The 1968–69 FA Cup was the 88th season of the world's oldest football cup competition, the Football Association Challenge Cup, commonly known as the FA Cup. Manchester City won the competition for the fourth time, beating Leicester City 1–0 in the final at Wembley, through a goal from Neil Young.

Matches were scheduled to be played at the stadium of the team named first on the date specified for each round, which was always a Saturday. Some matches, however, might be rescheduled for other days if there were clashes with games for other competitions or the weather was inclement. If scores were level after 90 minutes had been played, a replay would take place at the stadium of the second-named team later the same week. If the replayed match was drawn further replays would be held until a winner was determined. If scores were level after 90 minutes had been played in a replay, a 30-minute period of extra time would be played. The 1968–69 tournament was remarkable in that no second replays were required at any point throughout the main event.

TASK SET ->
1 > In the 1968–69 FA Cup article, who scored the goal that won the final?
2 > Carry on the 1968–69 FA Cup article from its final sentence.

COLLECTED DATA ->
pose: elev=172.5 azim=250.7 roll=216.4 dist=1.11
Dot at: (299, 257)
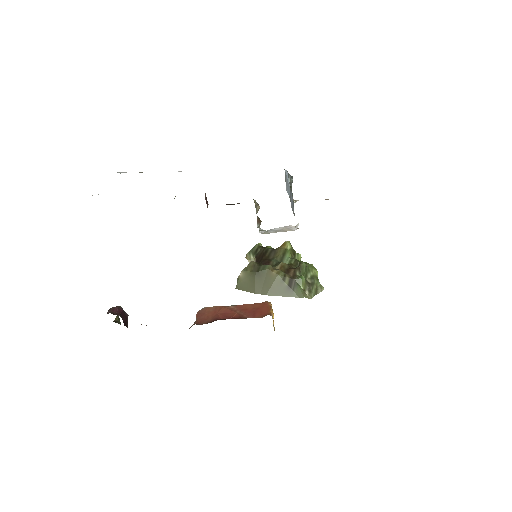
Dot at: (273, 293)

PER-TASK OUTPUTS ->
1 > Neil Young

2 >
Calendar

Results

First round proper

At this stage clubs from the Football League Third and Fourth Divisions joined 30 non-league clubs having come through the qualifying rounds. To complete this round, Leytonstone and Chesham United given byes. Matches were scheduled to be played on Saturday, 16 November 1968. Ten were drawn and went to replays two, three or four days later.

Second round proper
The matches were scheduled for Saturday, 7 December 1968. Nine matches were drawn, with replays taking place later the same week.

Third round proper
The 44 First and Second Division clubs entered the competition at this stage. The matches were scheduled for Saturday, 4 January 1969. Seven matches were drawn and went to replays.

Fourth round proper
The matches were scheduled for Saturday, 25 January 1969. Six matches were drawn and went to replays.

Fifth Round Proper
The matches were scheduled for Saturday, 8 February 1969. However, for the first time in history, the entire fifth round draw for the FA Cup was unable to be played due to heavy snowfall across England, and the matches were replayed at various times after this date. Most took place by the following Wednesday (one of these requiring a replay), two were played a fortnight later, but the final match was not played until 1 March and required a replay two days later.

Sixth Round Proper

The four quarter-final ties were scheduled to be played on 1 March 1969, although due to the late completion of Leicester City's fifth round tie, their match with Mansfield Town was not played until 8 March. There were no replays.

Semi-finals

The semi-final matches were played on Saturday 22 March and Saturday 29 March 1969.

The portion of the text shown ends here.